Transcribe the passage on Amazon's operational efficiency below from "If you have" to "just common sense.".

(Source text)
★ ★ ★ ★ ★ ★ ★

At Amazon we were ruthlessly focused on squeezing inefficiency out of every part of the business, especially the variable ones that affected every purchase. How could we get a book from the shelf into the hands of the customer more cheaply? How could we reduce the number of customer contacts per order for our customer service team? Could we offload some human customer service contact to cheaper online self-service methods while improving customer satisfaction? How could we negotiate steeper discounts on the books themselves? For each book SKU, was it more economical to purchase ahead of sales in bulk for steeper discounts and faster shipping or to purchase only when a customer placed an order and risk a longer delay in shipping? How could we allocate inventory among our distribution centers to increase the likelihood that all items in an order shipped from the same distribution center, minimizing our shipping costs? How could we organize all the Amazon shipments ready for delivery in a way that made lives easier on our shipping partners like the USPS and UPS, and then how could we use that to negotiate cheaper shipping rates? Did we need so many human editors reviewing books, or were customer reviews sufficient?

The type of operational efficiency Amazon rose to in those days is not something another company can duplicate overnight. It came on top of the inherent cost advantages of online commerce over physical commerce. So much of Amazon's competitive advantage in those days came from operational efficiency. You can choose to leverage that strength in two ways. One is you match your competitor on pricing and just earn higher margins. But the other, the way Amazon has always tended to favor, is to lower prices, to thin the oxygen for your competitors.

If you have bigger lungs than your competitor, all things being equal, force them to compete in a contest where oxygen is the crucial limiter. If your opponent can't swim, you make them compete in water. If they dislike the cold, set the contest in the winter, on a tundra. You can romanticize all of this by quoting Sun Tzu, but it's just common sense.

I worked on the launch of the Amazon Video store, Amazon's third product after books and music. At the time of the launch, DVDs had just launched as a product category a short while earlier, so the store carried both VHS tapes and DVDs. The day Amazon launched its video store, the top DVD store on the web at the time, I think it was DVD Empire, lowered its prices across the board, raising its average discount from 30% off to 50% off DVDs.

★ ★ ★ ★ ★ ★ ★

(Stored data)
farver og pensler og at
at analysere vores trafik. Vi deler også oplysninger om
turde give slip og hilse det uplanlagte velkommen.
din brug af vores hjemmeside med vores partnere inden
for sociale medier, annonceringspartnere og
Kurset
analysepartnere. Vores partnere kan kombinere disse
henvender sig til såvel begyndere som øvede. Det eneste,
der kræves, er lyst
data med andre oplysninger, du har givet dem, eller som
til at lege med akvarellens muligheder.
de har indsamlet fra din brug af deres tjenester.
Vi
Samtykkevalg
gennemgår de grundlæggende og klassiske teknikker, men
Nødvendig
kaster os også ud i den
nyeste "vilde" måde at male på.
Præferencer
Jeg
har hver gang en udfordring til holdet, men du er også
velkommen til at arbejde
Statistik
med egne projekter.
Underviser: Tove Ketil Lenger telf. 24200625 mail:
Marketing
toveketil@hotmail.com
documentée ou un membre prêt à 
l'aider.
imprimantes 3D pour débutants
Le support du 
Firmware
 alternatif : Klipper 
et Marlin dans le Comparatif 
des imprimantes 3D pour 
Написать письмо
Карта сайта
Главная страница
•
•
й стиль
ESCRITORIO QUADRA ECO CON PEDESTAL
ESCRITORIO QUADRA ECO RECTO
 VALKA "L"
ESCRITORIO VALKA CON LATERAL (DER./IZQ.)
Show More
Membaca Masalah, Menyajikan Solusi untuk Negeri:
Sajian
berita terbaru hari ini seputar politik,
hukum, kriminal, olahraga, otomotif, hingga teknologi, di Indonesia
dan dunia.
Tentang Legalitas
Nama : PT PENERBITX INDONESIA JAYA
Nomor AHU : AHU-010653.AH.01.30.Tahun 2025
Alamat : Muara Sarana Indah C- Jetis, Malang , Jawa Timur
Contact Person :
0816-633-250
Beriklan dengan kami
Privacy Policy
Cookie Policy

★ ★ ★ ★ ★ ★ ★

(Answer for the task)
If you have bigger lungs than your competitor, all things being equal, force them to compete in a contest where oxygen is the crucial limiter. If your opponent can't swim, you make them compete in water. If they dislike the cold, set the contest in the winter, on a tundra. You can romanticize all of this by quoting Sun Tzu, but it's just common sense.